The next step is a thorough examination and recording of findings. Our seniors
always said "what the mind does not think the eyes can never see" and
their experienced eyes noticed things we never saw. All this leads to a working
diagnosis and an plan of treatment. Pertinent investigations which enables one
to diagnose and plan the treatment must be ordered. Communication with the
patient and with our juniors explaining the rationale of our thinking and the
methods by which we arrive at our conclusions are of critical importance. And
if we want to restore modern medical care from a mere science to an art form
which it was then we need to construct every storey of the building from its
foundation upwards and any step missed along the way will lead to disastrous
consequences and an assembly line of hyposkilliacs. Critical thinking is the
seed from which innovations and discoveries sprout. Today, I wish to pay homage
to one such thinker Dr. BB Joshi who was a giant nurtured in the soil of this
institute. A kind word, smile, compassionate touch and genuine concern for the
patient and reassurance of proper care cost nothing but are far more critical
to a patients well being than all the tests and gadgetry and the attendant
anxiety created by their use in patient care.

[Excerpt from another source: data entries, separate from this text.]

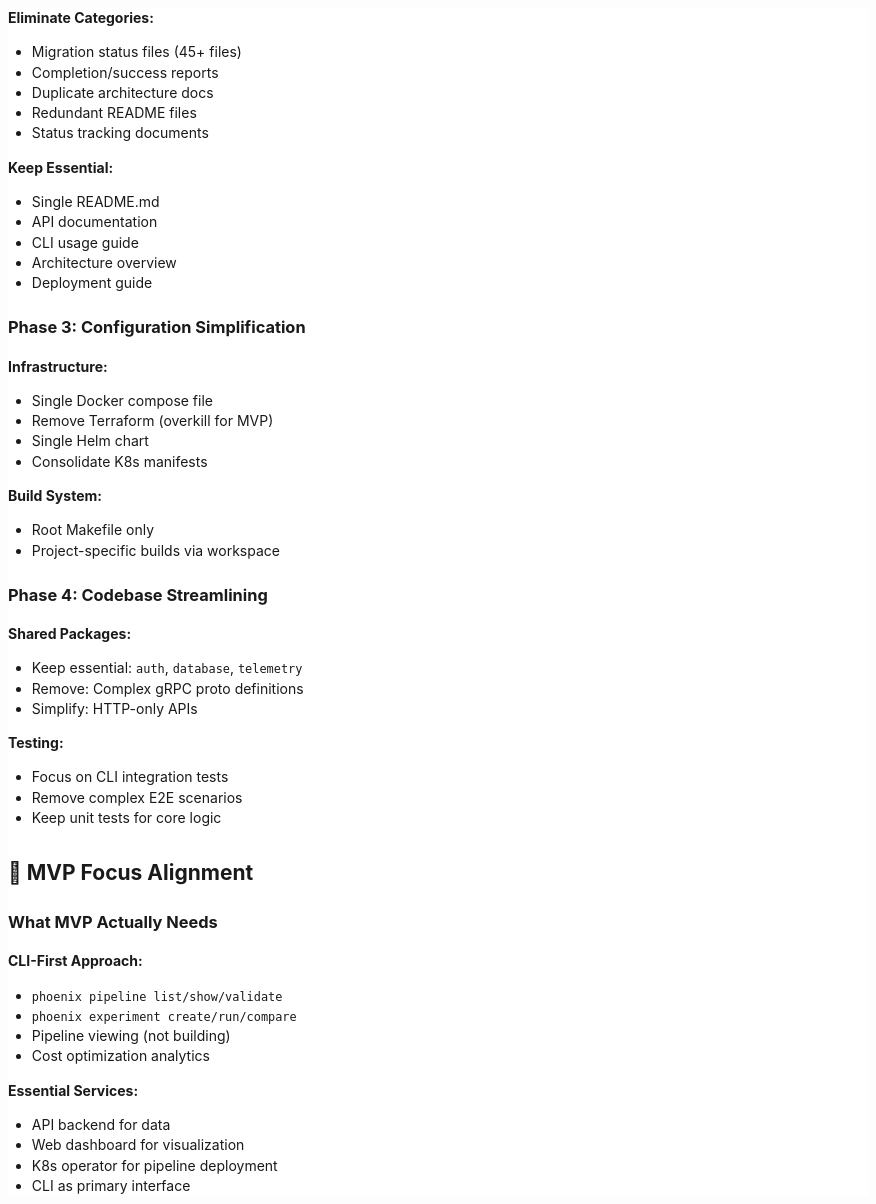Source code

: **Eliminate Categories:**
- Migration status files (45+ files)
- Completion/success reports  
- Duplicate architecture docs
- Redundant README files
- Status tracking documents

**Keep Essential:**
- Single README.md
- API documentation
- CLI usage guide
- Architecture overview
- Deployment guide

### Phase 3: Configuration Simplification

**Infrastructure:**
- Single Docker compose file
- Remove Terraform (overkill for MVP)
- Single Helm chart
- Consolidate K8s manifests

**Build System:**
- Root Makefile only
- Project-specific builds via workspace

### Phase 4: Codebase Streamlining

**Shared Packages:**
- Keep essential: `auth`, `database`, `telemetry`
- Remove: Complex gRPC proto definitions
- Simplify: HTTP-only APIs

**Testing:**
- Focus on CLI integration tests
- Remove complex E2E scenarios
- Keep unit tests for core logic

## 🎯 MVP Focus Alignment

### What MVP Actually Needs

**CLI-First Approach:**
- `phoenix pipeline list/show/validate` 
- `phoenix experiment create/run/compare`
- Pipeline viewing (not building)
- Cost optimization analytics

**Essential Services:**
- API backend for data
- Web dashboard for visualization  
- K8s operator for pipeline deployment
- CLI as primary interface
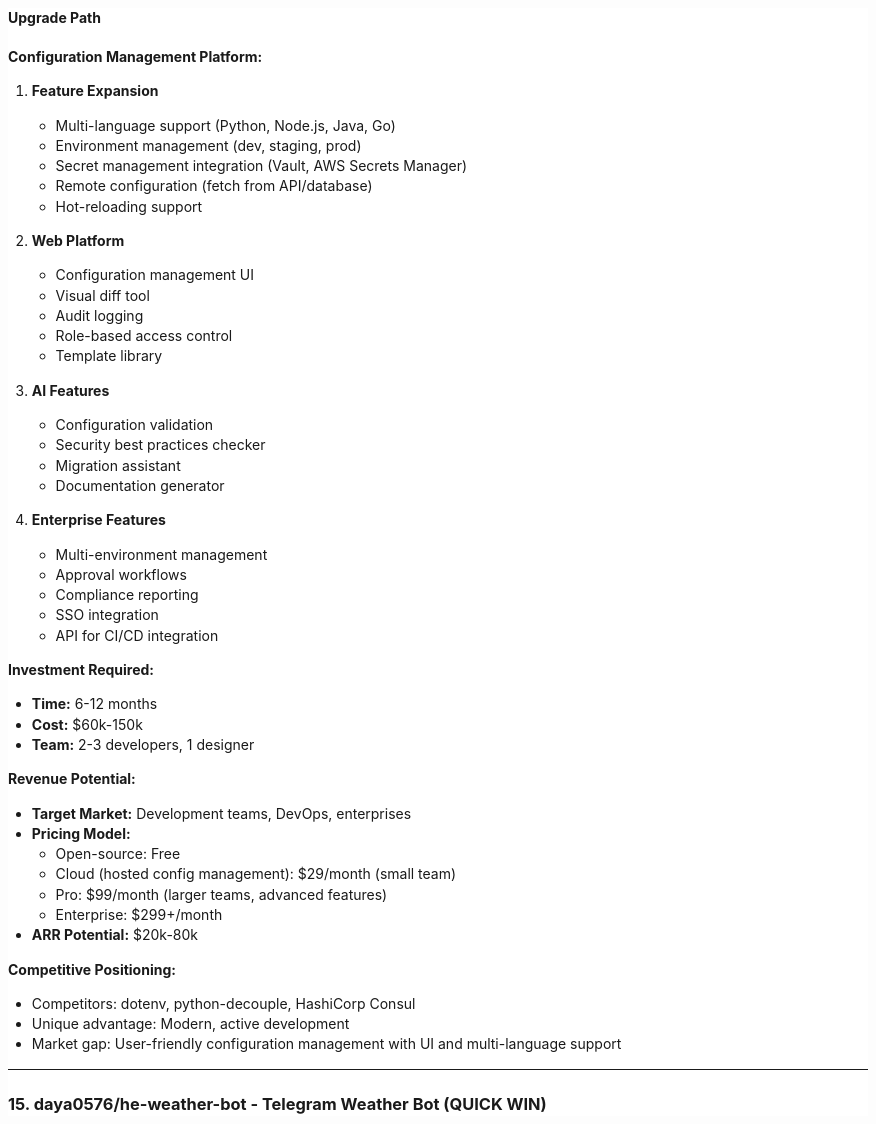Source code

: #### Upgrade Path

**Configuration Management Platform:**
1. **Feature Expansion**
   - Multi-language support (Python, Node.js, Java, Go)
   - Environment management (dev, staging, prod)
   - Secret management integration (Vault, AWS Secrets Manager)
   - Remote configuration (fetch from API/database)
   - Hot-reloading support

2. **Web Platform**
   - Configuration management UI
   - Visual diff tool
   - Audit logging
   - Role-based access control
   - Template library

3. **AI Features**
   - Configuration validation
   - Security best practices checker
   - Migration assistant
   - Documentation generator

4. **Enterprise Features**
   - Multi-environment management
   - Approval workflows
   - Compliance reporting
   - SSO integration
   - API for CI/CD integration

**Investment Required:**
- **Time:** 6-12 months
- **Cost:** $60k-150k
- **Team:** 2-3 developers, 1 designer

**Revenue Potential:**
- **Target Market:** Development teams, DevOps, enterprises
- **Pricing Model:**
  - Open-source: Free
  - Cloud (hosted config management): $29/month (small team)
  - Pro: $99/month (larger teams, advanced features)
  - Enterprise: $299+/month
- **ARR Potential:** $20k-80k

**Competitive Positioning:**
- Competitors: dotenv, python-decouple, HashiCorp Consul
- Unique advantage: Modern, active development
- Market gap: User-friendly configuration management with UI and multi-language support

---

### 15. daya0576/he-weather-bot - Telegram Weather Bot (QUICK WIN)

In conclusion, I wish to thank and pay homage to all my
teachers and gurus, from whom I have learnt and who have instilled in me the
values of ethical compassionate medical practices, good bedside manners and
judicious use of modern high technology medicine harnessed to the service of
the IP who is really the VIP of modern medicine. I also wish to apologize to my
fellow colleagues and students for harsh words. However, a teacher of mine said
the words NEENDAKANCHE GHAR SHEJAR ASAVE. Our critics must be our neighbors and
it is in this spirit that I request to take these words.